> [WORK REQUIRED]: Lines of the listing that contain "Тэны" need to be copied.

> [RECORDED DATA]:
◇ ◇ ◇ ◇

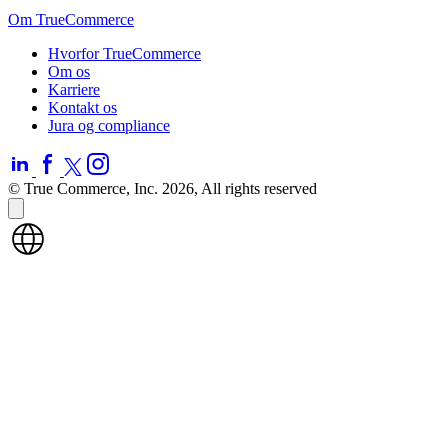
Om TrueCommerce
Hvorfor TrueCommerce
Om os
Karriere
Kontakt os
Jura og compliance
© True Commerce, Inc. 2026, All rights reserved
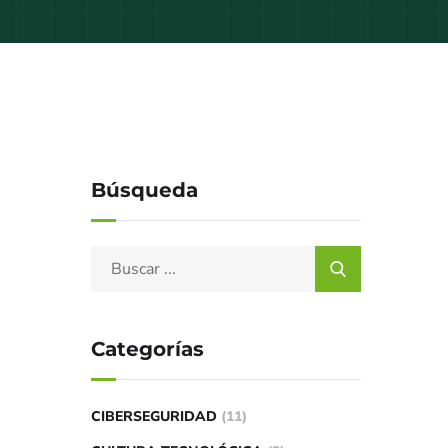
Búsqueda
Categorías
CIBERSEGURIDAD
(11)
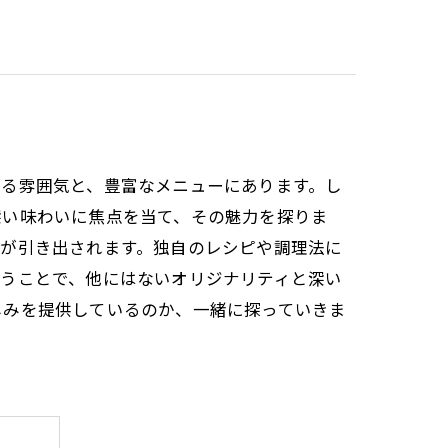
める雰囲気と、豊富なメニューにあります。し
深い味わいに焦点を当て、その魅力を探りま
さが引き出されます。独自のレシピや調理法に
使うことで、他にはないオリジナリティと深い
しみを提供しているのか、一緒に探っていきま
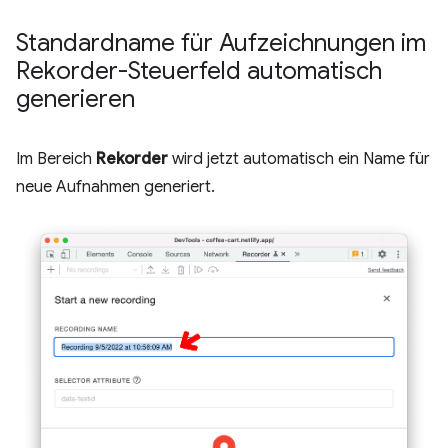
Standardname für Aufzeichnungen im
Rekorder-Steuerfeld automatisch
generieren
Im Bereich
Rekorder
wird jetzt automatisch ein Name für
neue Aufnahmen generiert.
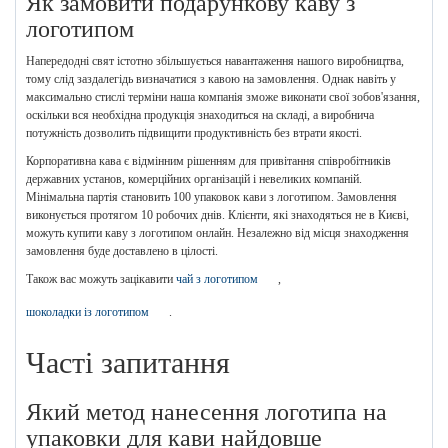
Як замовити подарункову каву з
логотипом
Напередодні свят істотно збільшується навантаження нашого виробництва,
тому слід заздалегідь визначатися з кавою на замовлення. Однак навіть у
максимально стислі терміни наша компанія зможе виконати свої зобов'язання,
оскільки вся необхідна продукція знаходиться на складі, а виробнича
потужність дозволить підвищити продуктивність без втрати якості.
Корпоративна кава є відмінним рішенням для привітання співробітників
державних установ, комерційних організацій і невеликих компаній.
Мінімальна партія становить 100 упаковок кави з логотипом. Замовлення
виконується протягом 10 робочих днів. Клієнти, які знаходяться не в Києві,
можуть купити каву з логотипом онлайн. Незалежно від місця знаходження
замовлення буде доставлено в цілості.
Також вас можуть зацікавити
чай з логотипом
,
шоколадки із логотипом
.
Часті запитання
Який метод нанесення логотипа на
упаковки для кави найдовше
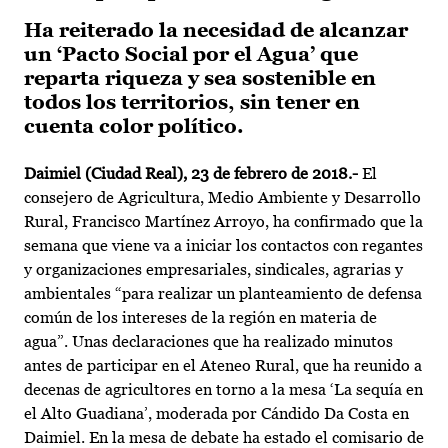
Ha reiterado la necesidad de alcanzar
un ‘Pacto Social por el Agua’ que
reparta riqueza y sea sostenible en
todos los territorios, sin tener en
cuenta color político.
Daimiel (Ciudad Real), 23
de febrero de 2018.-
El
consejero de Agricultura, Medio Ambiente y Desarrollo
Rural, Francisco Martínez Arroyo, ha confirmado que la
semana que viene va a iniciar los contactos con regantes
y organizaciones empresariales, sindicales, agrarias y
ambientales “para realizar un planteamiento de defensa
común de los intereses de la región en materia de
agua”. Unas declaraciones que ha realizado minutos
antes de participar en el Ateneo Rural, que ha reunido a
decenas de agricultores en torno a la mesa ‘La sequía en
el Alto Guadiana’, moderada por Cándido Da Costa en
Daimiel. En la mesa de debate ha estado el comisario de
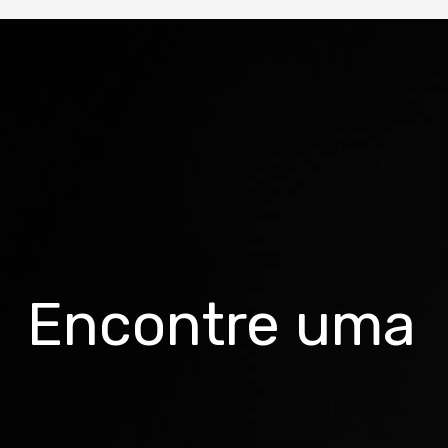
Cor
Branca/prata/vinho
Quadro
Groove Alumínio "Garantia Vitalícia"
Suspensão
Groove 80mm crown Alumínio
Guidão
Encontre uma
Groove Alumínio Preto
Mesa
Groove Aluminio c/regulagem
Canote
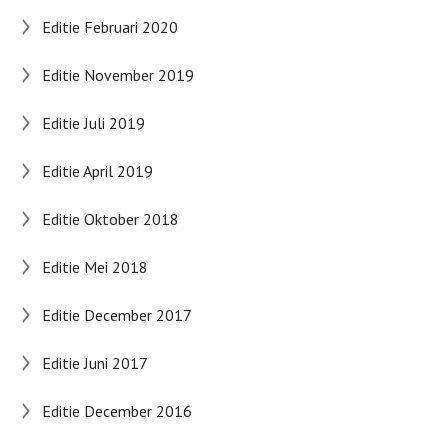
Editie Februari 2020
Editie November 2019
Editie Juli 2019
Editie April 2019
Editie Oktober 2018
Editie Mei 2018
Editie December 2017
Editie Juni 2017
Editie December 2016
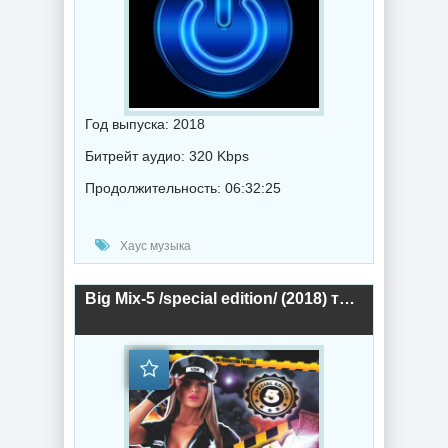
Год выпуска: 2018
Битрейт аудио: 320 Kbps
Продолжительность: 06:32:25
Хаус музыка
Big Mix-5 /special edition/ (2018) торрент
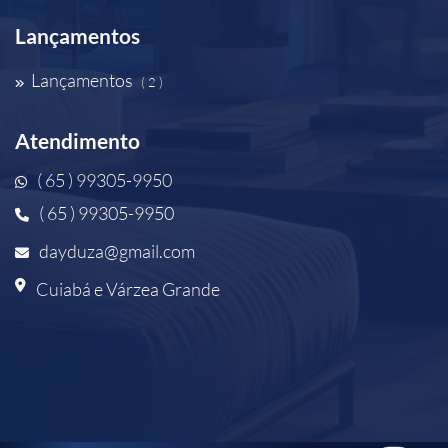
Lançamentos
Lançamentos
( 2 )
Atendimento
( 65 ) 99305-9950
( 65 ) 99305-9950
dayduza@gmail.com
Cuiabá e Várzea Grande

◇ ◇ ◇ ◇

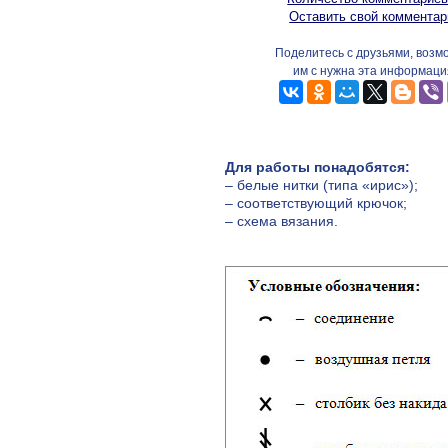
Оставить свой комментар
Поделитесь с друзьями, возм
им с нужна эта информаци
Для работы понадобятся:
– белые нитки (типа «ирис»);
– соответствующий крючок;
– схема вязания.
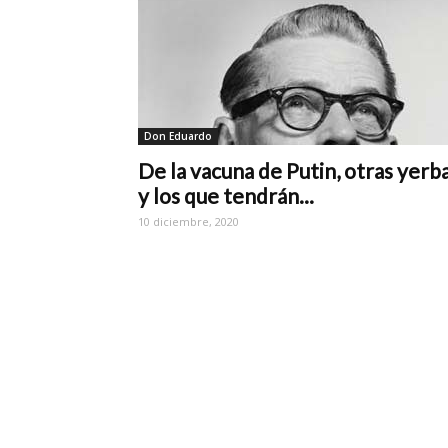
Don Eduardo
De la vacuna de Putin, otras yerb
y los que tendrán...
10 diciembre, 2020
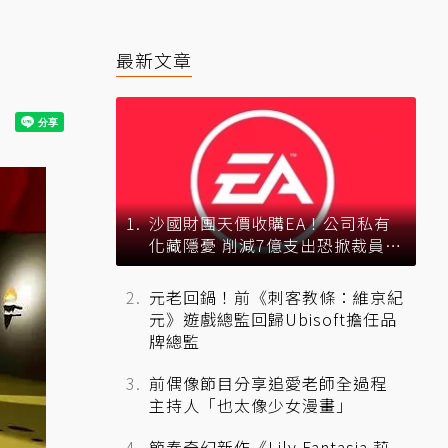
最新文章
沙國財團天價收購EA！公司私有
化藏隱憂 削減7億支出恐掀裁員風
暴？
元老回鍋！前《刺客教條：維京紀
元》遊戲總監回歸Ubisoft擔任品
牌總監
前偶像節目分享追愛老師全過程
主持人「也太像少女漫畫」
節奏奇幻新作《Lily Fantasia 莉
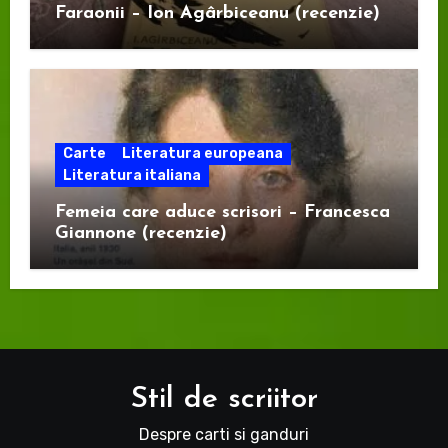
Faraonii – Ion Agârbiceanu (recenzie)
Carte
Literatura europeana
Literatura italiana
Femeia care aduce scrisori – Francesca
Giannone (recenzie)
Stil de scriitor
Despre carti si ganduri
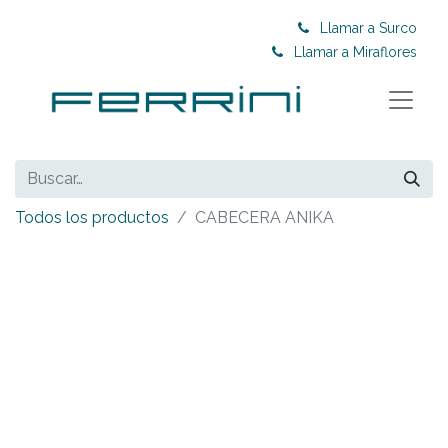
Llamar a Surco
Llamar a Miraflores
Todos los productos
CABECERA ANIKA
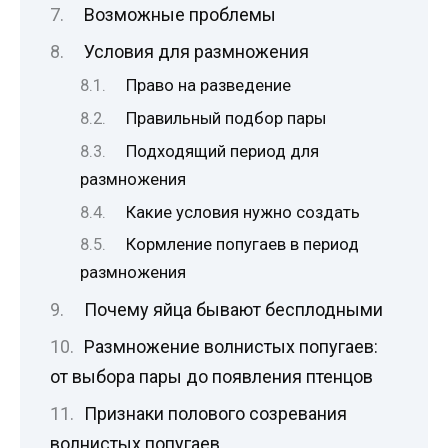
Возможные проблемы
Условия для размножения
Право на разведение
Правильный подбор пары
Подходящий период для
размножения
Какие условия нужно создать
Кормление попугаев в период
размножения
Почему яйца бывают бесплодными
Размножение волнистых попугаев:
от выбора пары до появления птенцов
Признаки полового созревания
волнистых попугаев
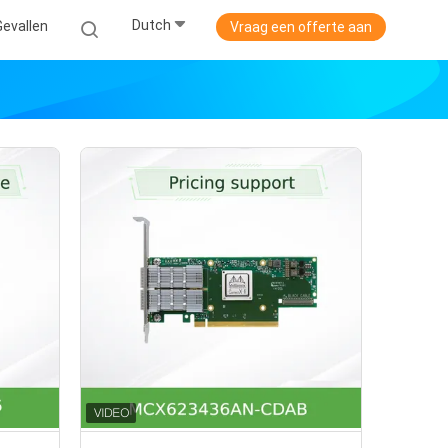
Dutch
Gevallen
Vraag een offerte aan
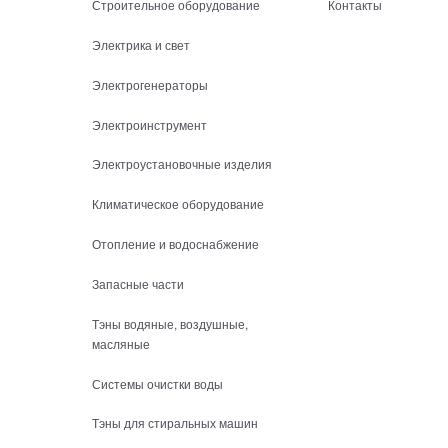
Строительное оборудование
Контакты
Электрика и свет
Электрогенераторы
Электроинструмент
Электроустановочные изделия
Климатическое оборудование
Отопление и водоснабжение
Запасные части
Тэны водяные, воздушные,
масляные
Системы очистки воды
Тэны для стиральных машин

◇ ◇ ◇ ◇

> [RESPONSE BELOW]:
Тэны водяные, воздушные,
Тэны для стиральных машин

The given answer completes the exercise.